Integrate Glean with Astra DB Serverless

query_builder 30 min

With the Glean platform integration, you can use information from Astra DB Serverless databases as a datasource for your Glean searches.

To do this, you use the Data API to push data from Astra DB through the Glean Indexing API to a custom datasource in Glean.

Use this integration if you need to query your Astra DB data alongside your other Glean datasources. This is recommended for use cases where your Astra DB data contains human-readable information that you want users to find in Glean search results. This integration is best for non-vector data, such as non-vector CSV data, that you can’t ingest through other Glean datasources.

You can build and run a script locally or use this guide’s Colab notebook.

For a complete script example, including the Prepare Glean and Prepare Astra DB steps, see the mini-demo-astradb-glean GitHub repository.

Prerequisites

This integration requires the following:

Prepare Astra DB

  1. If you don’t already have one, create a Serverless (Vector) database.

  2. Generate an application token with the Database Administrator role, and then get your database’s API endpoint in the form of https://DATABASE_ID-REGION.apps.astra.datastax.com. For more information, see Generate an application token for a database.

  3. Set the Astra DB environment variables for your integration script:

    .env
    ASTRA_DB_APPLICATION_TOKEN=TOKEN
    ASTRA_DB_API_ENDPOINT=API_ENDPOINT
    ASTRA_DB_COLLECTION_NAME=COLLECTION_NAME
    ASTRA_DB_KEYSPACE="default_keyspace"  # Optional

    Replace the following:

    • The TOKEN and API_ENDPOINT are the application token and API endpoint that you retrieved in the previous step.

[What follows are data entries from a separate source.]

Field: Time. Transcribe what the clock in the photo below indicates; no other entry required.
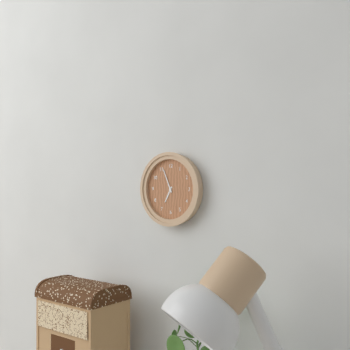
6:56
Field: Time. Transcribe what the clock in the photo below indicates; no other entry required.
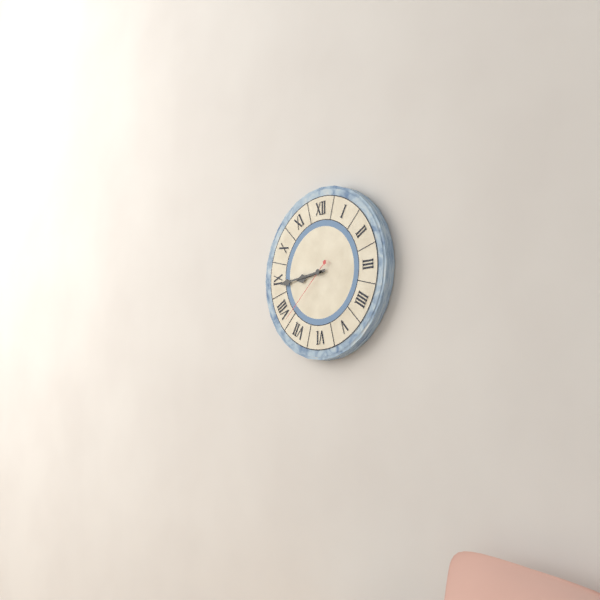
8:44:38
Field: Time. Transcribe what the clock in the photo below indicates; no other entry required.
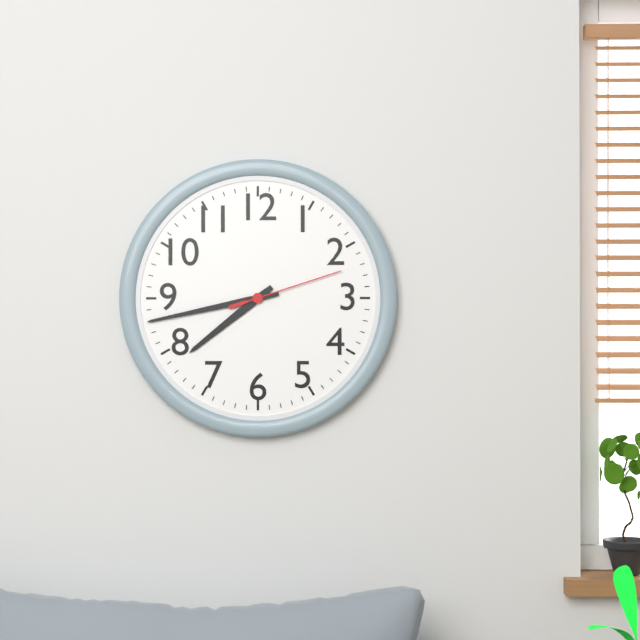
7:43:12
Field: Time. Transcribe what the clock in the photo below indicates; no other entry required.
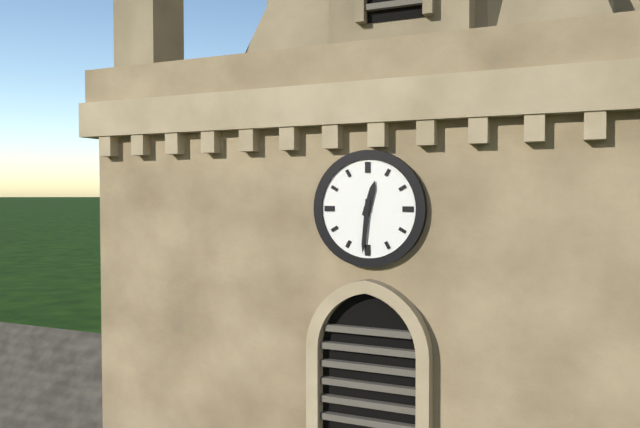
12:31
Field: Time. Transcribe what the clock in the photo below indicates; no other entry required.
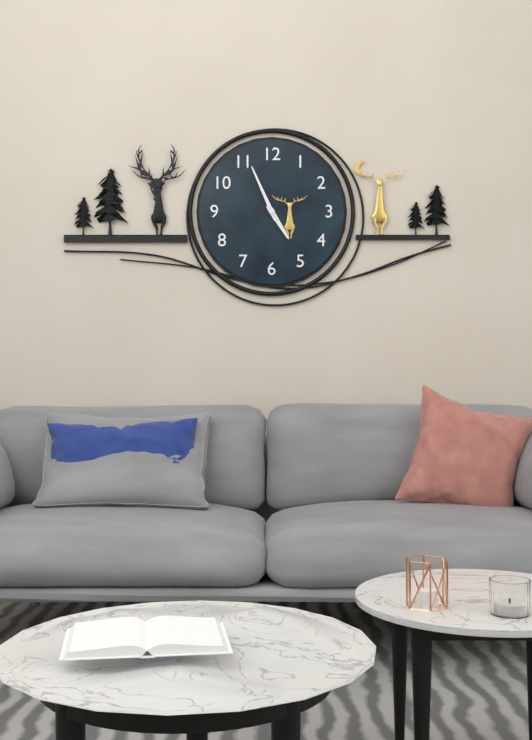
4:56
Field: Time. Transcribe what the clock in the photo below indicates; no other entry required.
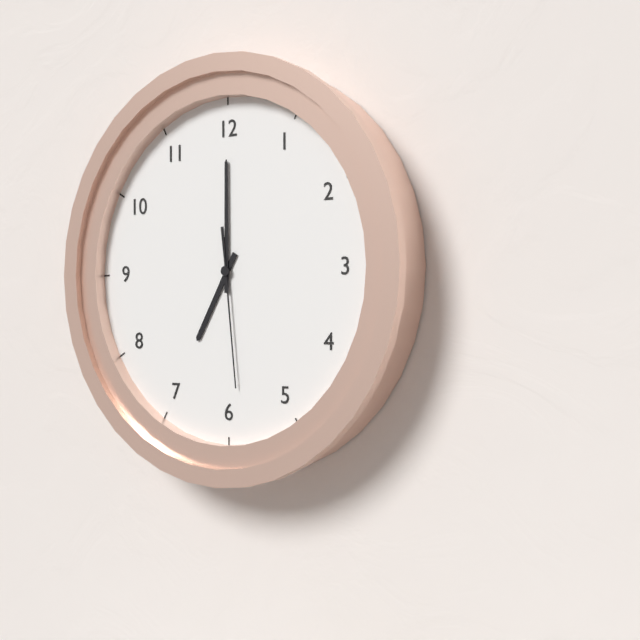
7:00:29
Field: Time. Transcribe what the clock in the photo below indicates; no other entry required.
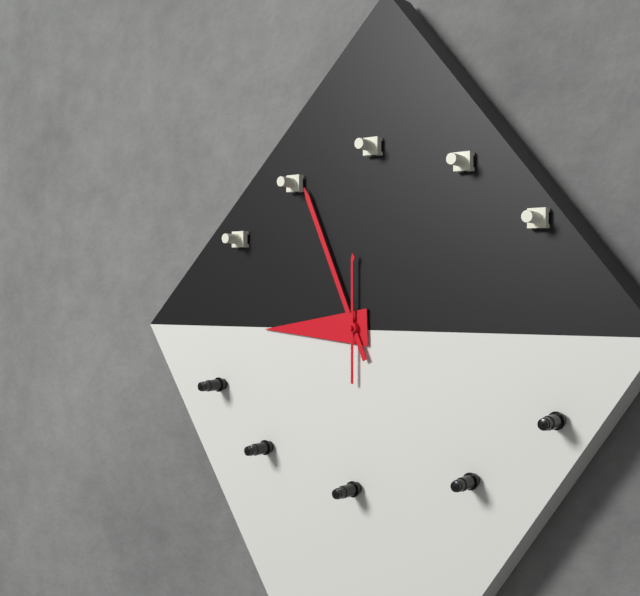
8:56:00
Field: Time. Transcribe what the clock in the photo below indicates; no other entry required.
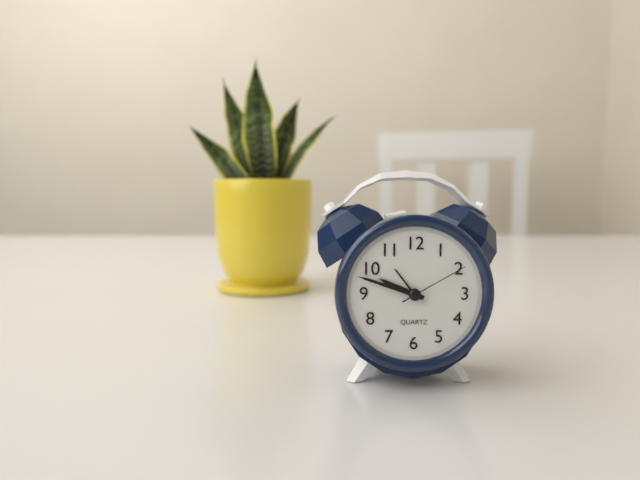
9:48:10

    • The COLLECTION_NAME is the name of the collection in your database where you will store the data you want to push to Glean. This can be the name of an existing collection or a collection that you will create in the next step.

    • The keyspace can be left unspecified to use the Data API default value.

  4. Create a collection in your database or use an existing collection. Make sure the collection’s name matches your ASTRA_DB_COLLECTION_NAME environment variable.

    The Data API requires a collection in a Serverless (Vector) database. Both vector and non-vector data can be saved in collections.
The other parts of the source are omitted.